Texte fourni =>
===

Comme une bonne partie de mes concitoyens, je me pose d’innombrables questions sur la façon de proposer aux générations montantes un projet de société plus raisonnable. Parce qu’il n’y a pas de doute: si nous continuons à fonctionner au régime actuel et encourageons le peuple chinois, par exemple, à aspirer légitimement au même niveau de confort que le nôtre, nous allons droit dans le mur.

Parallèlement, il est difficile d’envisager de revenir aux méthodes de nos grands-parents: faire soi-même quotidiennement son pain et ses pâtes, dépecer son lapin, abandonner son véhicule et son ordinateur. Alors, pour me donner un peu de bonne conscience, je trie soigneusement mes déchets répartis entre une quinzaine de poubelles spécialisées squattant ma cuisine, quitte à envoyer négligemment, en cas de grande fatigue ou d’agacement, toutes les choses sans nom qui nous envahissent dans le grand sac noir des familles.

Je tente de rationaliser mes transports, de bien choisir les producteurs de mon alimentation et d’éteindre les lumières inutiles. Pour cela, j’ai intérêt à avoir une bonne santé, la tête bien programmée, parce que ces petits exercices me boulottent déjà bien assez de temps et d’énergie. En gros, ma contribution s’arrête là et je ne serai pas pétrie d’enthousiasme à l’idée d’en faire beaucoup plus.

Maintenant, de savoir que le lait produit par les vaches qui paissent sous ma fenêtre va faire un véritable tour d’Europe pour revenir sous forme de crème dans mon petit café et que le sucre a traversé l’Atlantique, je ne suis qu’à moitié consolée d’avoir choisi les grains à moudre estampillés Max Havelaar. Il me semble que là réside une grande partie du problème: la construction de machines si monumentales qu’elles ont pratiquement besoin du marché d’un continent entier pour être rentables, en cassant les petites structures locales et multipliant les transports délirants, constitue les signes flagrants d’une logique économique folle et furieuse! Il en est de même en produisant du matériel si rapidement périmé, en chipotant sur les crédits à la recherche pour des produits réellement utiles et économes en énergie.

Si quelqu’un a des solutions commodes à mettre en application qui ne m’encombrent pas plus dans mes activités et ne m’empêchent pas de rêver, qu’il n’hésite pas à m’en faire part: je suis volontiers preneuse. Malgré tout, le quidam de mon espèce ne peut pas prendre sur lui de résoudre les conséquences désastreuses d’une politique incohérente et d’une économie frappée d’autisme.

===

Entrées de la collection =>
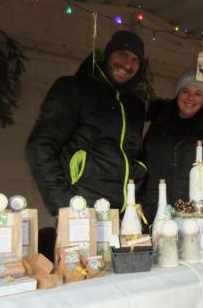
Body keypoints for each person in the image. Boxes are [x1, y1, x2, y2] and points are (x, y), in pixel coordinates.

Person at [26, 30, 147, 217]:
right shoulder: (74, 89)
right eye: (122, 54)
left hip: (122, 215)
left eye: (135, 59)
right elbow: (40, 145)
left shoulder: (134, 106)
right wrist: (65, 204)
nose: (127, 64)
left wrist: (138, 179)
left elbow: (130, 155)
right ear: (108, 55)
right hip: (80, 211)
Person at [139, 70, 203, 219]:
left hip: (196, 213)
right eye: (185, 91)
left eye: (198, 93)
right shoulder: (158, 125)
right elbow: (142, 166)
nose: (190, 98)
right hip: (156, 209)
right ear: (178, 93)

===

Questions sur le texte =>
- a) Selon le texte, entre combien de poubelles spécialisées les déchets sont-ils triés ?
- b) Énumérez les actions citées dans la phrase du texte qui commence par « Je tente de ».
- c) Indiquez si chacune des affirmations suivantes concorde avec le texte, en citant les mots qui permettent de trancher : (i) le sucre a traversé l'Atlantique ; (ii) le lait des vaches qui paissent sous la fenêtre reste dans la région ; (iii) les crédits à la recherche sont accordés sans compter.
Les enregistrements n'ont aucun lien avec le texte.

Résultats de l'exercice =>
- a) Entre une quinzaine de poubelles spécialisées.

- b)
- rationaliser ses transports
- bien choisir les producteurs de son alimentation
- éteindre les lumières inutiles

- c)
(i) Oui : « le sucre a traversé l’Atlantique ».
(ii) Non : « va faire un véritable tour d’Europe ».
(iii) Non : « en chipotant sur les crédits à la recherche ».